A campaign by Ogilvy Singapore for charity IGiveADayOff.org raised questions on Twitter this afternoon about the agency’s motivations for the campaign and its approach to encouraging Singaporeans with domestic helpers to give them a day off once a week.

One of Singapore’s most influential socio-political bloggers tweeted this afternoon that Ogilvy’s ‘Mums and Maids’ film “shamed women” by suggesting that Singaporean mothers don’t know their own children as well as their maids, and the campaign’s motivation was to show “how a big ad agency “gives back”.”

The two-minute film, which was reported on by Singapore’s top broadsheet the Straits Times with the headline ‘Film urges employers to give maids a weekly day off’, features a series of interviews with mothers, children and their domestic helpers.

Han

Kirsten Han, pic: Twitter

Singapore blogger Kirsten Han, who writes for Yahoo and The Guardian, and is one of the founders of a campaign to free Amos Yee, the vlogger detained recently for posting a video critical of Lee Kuan Yew, tweeted: “I think what irks me most about @Ogilvy ad is how they’ll probably now point to it as an example of how a big ad agency “gives back”…

“…while actually not taking the effort to really understand the multi-faceted issues at play here. And shaming women to boot.”

Another poster on Twitter, Cod Satrusayang, remarked: “It’s just an ad agency trying to highlight how nurturing they are. A whole bunch of puke.”

Han responded that what irked her most about the campaign is that the agency will “get pats on the back for it.”

Ogilvy defended its campaign, tweeting that the most important objective was that domestic workers got the day off entitled to them.

Ogilvy Asia tweeted: “We hear you. It’s not everyones cup of tea. But the most important thing here is the end goal – workers getting their legal day off.”

Han took issue with the approach they are using.
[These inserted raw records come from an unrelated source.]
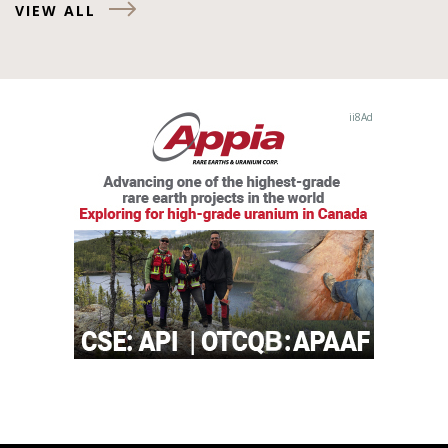
VIEW ALL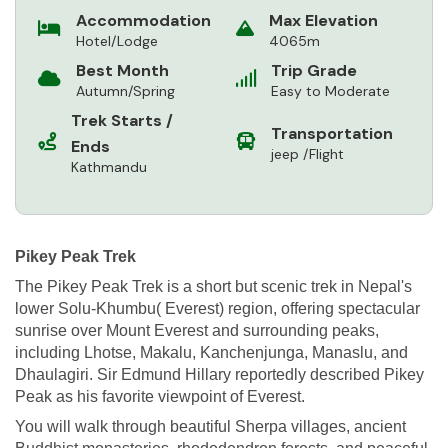
Accommodation
Max Elevation
Hotel/Lodge
4065m
Best Month
Trip Grade
Autumn/Spring
Easy to Moderate
Trek Starts /
Transportation
Ends
jeep /Flight
Kathmandu
Pikey Peak Trek
The Pikey Peak Trek is a short but scenic trek in Nepal's
lower Solu-Khumbu( Everest) region, offering spectacular
sunrise over Mount Everest and surrounding peaks,
including Lhotse, Makalu, Kanchenjunga, Manaslu, and
Dhaulagiri. Sir Edmund Hillary reportedly described Pikey
Peak as his favorite viewpoint of Everest.
You will walk through beautiful Sherpa villages, ancient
In three tweets, she said: “Yes the end goal is important, but not through shaming other women; we’re not looking at root causes this way.”

“Plus, if the reason for FDWs [Foreign Domestic Workers] not getting a day off *isn’t* childcare, then you’re not actually addressing problem.”

“So how would that achieve the end goal?”

Han later Tweeted: “Did the mothers know what their interviews were going to be used for? Was it explained to them?”

Ogilvy had responded further at the time of publishing.